A revolta em torno da alta dos preços também resultou em violência na Mauritânia no fim de 2007. E ao menos seis pessoas morreram em Moçambique em fevereiro.
O Senegal, no ano passado, enfrentou os piores distúrbios em mais de uma década, quando centenas de jovens quebraram janelas e queimaram pneus em revolta contra os altos preços e ações do governo para tirar camelôs das ruas.

Forças de mercado
O Programa Mundial de Alimentos da ONU diz que os preços dos alimentos básicos subiram 40% ou mais em seis meses em partes da África. O FMI anunciou em março que a inflação dos alimentos na África superou em 2,8% a inflação geral. Na África do Sul, na semana passada, o diretor do Banco Central pediu um "aperto dos cintos", enquanto a inflação anual chegava a 9,4% -o pico em cinco anos- em fevereiro.
O consumo já sofreu queda acentuada. E isso tudo se soma à escassez de energia na maior economia da África. A alta dos preços afeta tanto a pequena classe média africana quanto consumidores sul-africanos quanto gente mais pobre, como o comerciante Sanou.

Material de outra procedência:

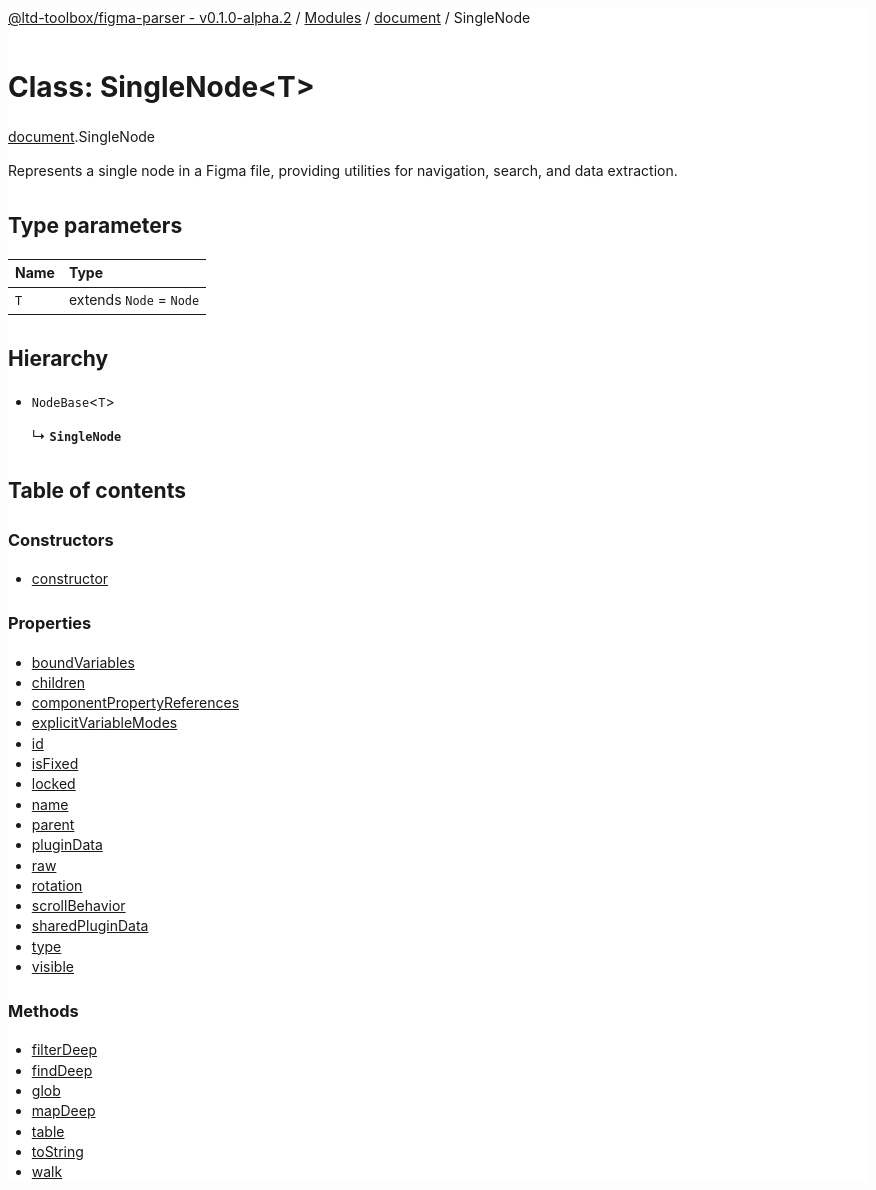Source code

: [@ltd-toolbox/figma-parser - v0.1.0-alpha.2](../README.md) / [Modules](../modules.md) / [document](../modules/document.md) / SingleNode

# Class: SingleNode\<T\>

[document](../modules/document.md).SingleNode

Represents a single node in a Figma file, providing utilities for navigation, search, and data extraction.

## Type parameters

| Name | Type |
| :------ | :------ |
| `T` | extends `Node` = `Node` |

## Hierarchy

- `NodeBase`\<`T`\>

  ↳ **`SingleNode`**

## Table of contents

### Constructors

- [constructor](document.SingleNode.md#constructor)

### Properties

- [boundVariables](document.SingleNode.md#boundvariables)
- [children](document.SingleNode.md#children)
- [componentPropertyReferences](document.SingleNode.md#componentpropertyreferences)
- [explicitVariableModes](document.SingleNode.md#explicitvariablemodes)
- [id](document.SingleNode.md#id)
- [isFixed](document.SingleNode.md#isfixed)
- [locked](document.SingleNode.md#locked)
- [name](document.SingleNode.md#name)
- [parent](document.SingleNode.md#parent)
- [pluginData](document.SingleNode.md#plugindata)
- [raw](document.SingleNode.md#raw)
- [rotation](document.SingleNode.md#rotation)
- [scrollBehavior](document.SingleNode.md#scrollbehavior)
- [sharedPluginData](document.SingleNode.md#sharedplugindata)
- [type](document.SingleNode.md#type)
- [visible](document.SingleNode.md#visible)

### Methods

- [filterDeep](document.SingleNode.md#filterdeep)
- [findDeep](document.SingleNode.md#finddeep)
- [glob](document.SingleNode.md#glob)
- [mapDeep](document.SingleNode.md#mapdeep)
- [table](document.SingleNode.md#table)
- [toString](document.SingleNode.md#tostring)
- [walk](document.SingleNode.md#walk)
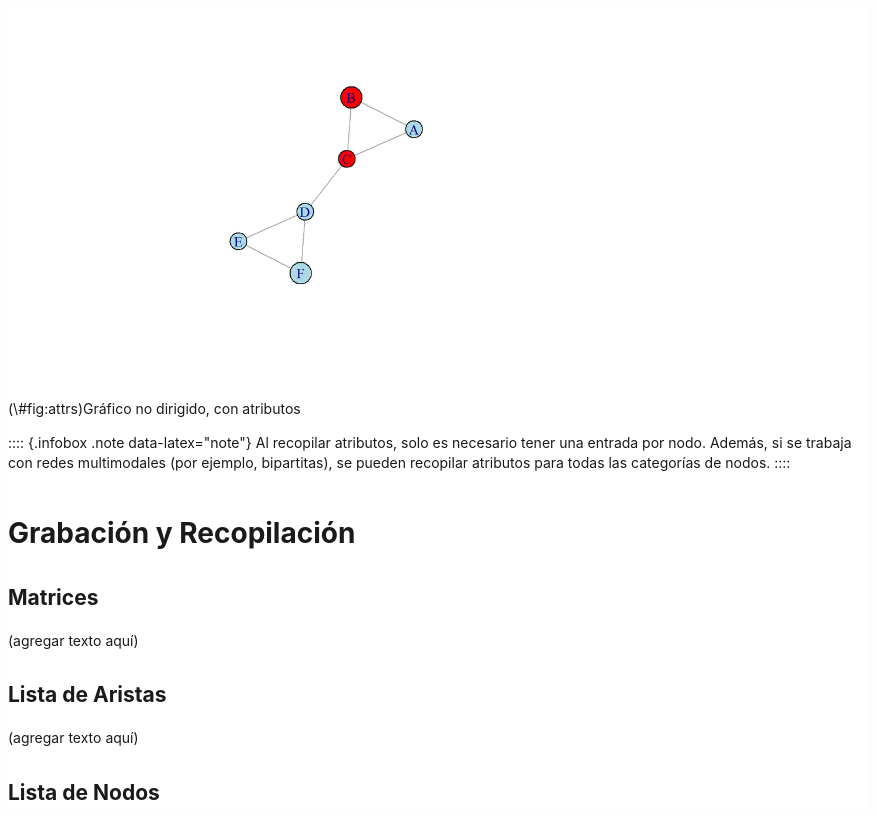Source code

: <img src="02-working_with_network_data_files/figure-html/attrs-1.png" alt="Gráfico no dirigido, con atributos" width="70%" />
<p class="caption">(\#fig:attrs)Gráfico no dirigido, con atributos</p>
</div>

:::: {.infobox .note data-latex="note"}
Al recopilar atributos, solo es necesario tener una entrada por nodo. Además, si se trabaja con redes multimodales (por ejemplo, bipartitas), se pueden recopilar atributos para todas las categorías de nodos.
::::


# Grabación y Recopilación 

## Matrices

(agregar texto aquí)

## Lista de Aristas

(agregar texto aquí)

## Lista de Nodos
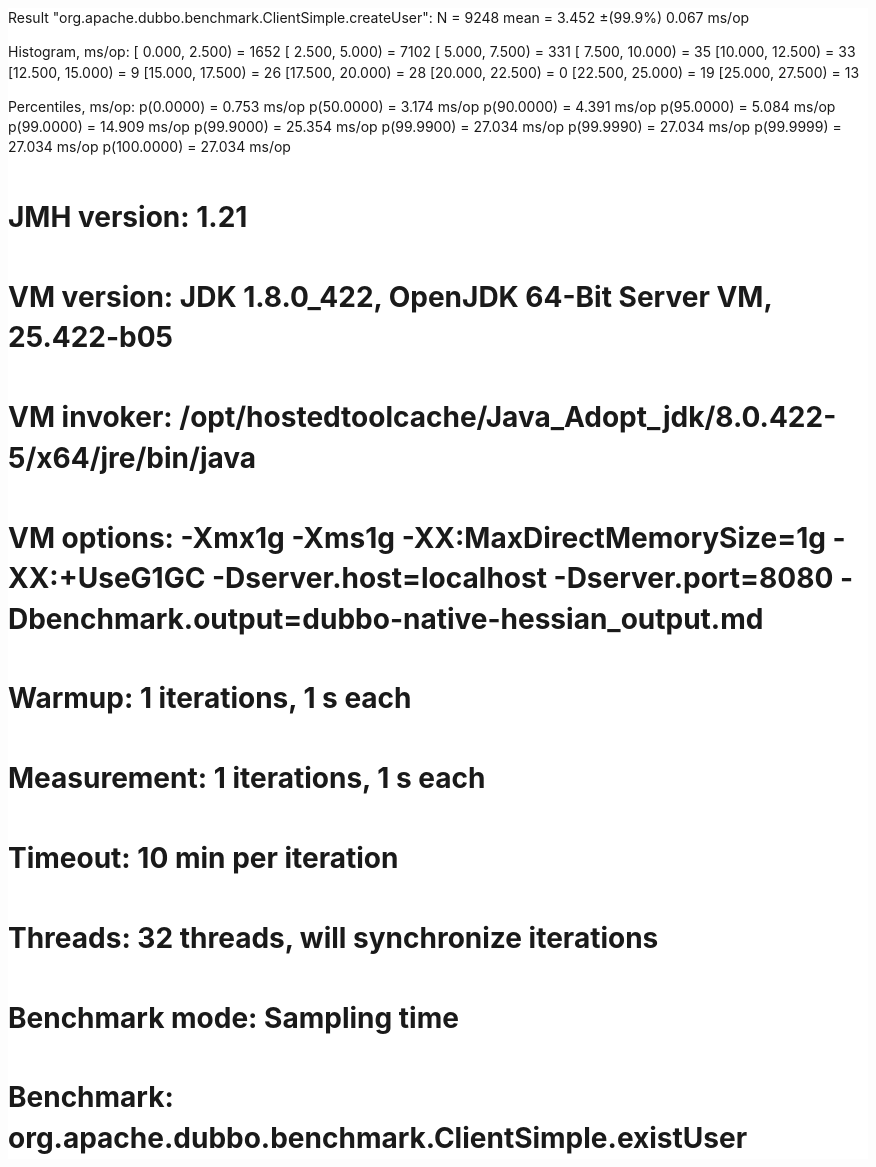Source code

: 

Result "org.apache.dubbo.benchmark.ClientSimple.createUser":
  N = 9248
  mean =      3.452 ±(99.9%) 0.067 ms/op

  Histogram, ms/op:
    [ 0.000,  2.500) = 1652 
    [ 2.500,  5.000) = 7102 
    [ 5.000,  7.500) = 331 
    [ 7.500, 10.000) = 35 
    [10.000, 12.500) = 33 
    [12.500, 15.000) = 9 
    [15.000, 17.500) = 26 
    [17.500, 20.000) = 28 
    [20.000, 22.500) = 0 
    [22.500, 25.000) = 19 
    [25.000, 27.500) = 13 

  Percentiles, ms/op:
      p(0.0000) =      0.753 ms/op
     p(50.0000) =      3.174 ms/op
     p(90.0000) =      4.391 ms/op
     p(95.0000) =      5.084 ms/op
     p(99.0000) =     14.909 ms/op
     p(99.9000) =     25.354 ms/op
     p(99.9900) =     27.034 ms/op
     p(99.9990) =     27.034 ms/op
     p(99.9999) =     27.034 ms/op
    p(100.0000) =     27.034 ms/op


# JMH version: 1.21
# VM version: JDK 1.8.0_422, OpenJDK 64-Bit Server VM, 25.422-b05
# VM invoker: /opt/hostedtoolcache/Java_Adopt_jdk/8.0.422-5/x64/jre/bin/java
# VM options: -Xmx1g -Xms1g -XX:MaxDirectMemorySize=1g -XX:+UseG1GC -Dserver.host=localhost -Dserver.port=8080 -Dbenchmark.output=dubbo-native-hessian_output.md
# Warmup: 1 iterations, 1 s each
# Measurement: 1 iterations, 1 s each
# Timeout: 10 min per iteration
# Threads: 32 threads, will synchronize iterations
# Benchmark mode: Sampling time
# Benchmark: org.apache.dubbo.benchmark.ClientSimple.existUser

Apesar de os períodos de fome generalizada que marcaram os anos 80 serem menos comuns, graças aos programas de assistência e desenvolvimento, há risco de um retorno à inflação crônica, algo que poderia colocar em risco a relativa estabilidade econômica conquistada por muitos países africanos. "Estamos frustrados. Estamos perplexos", disse Jean-Martin Tsafack, 32 anos, formado em direito mas que vive da venda de roupas importadas de segunda mão na capital camaronesa, Iaundé. "Alguns de nós viramos camelôs, outros, carreteiros. Moças que foram minhas colegas de classe na universidade hoje se prostituem para ter o que comer."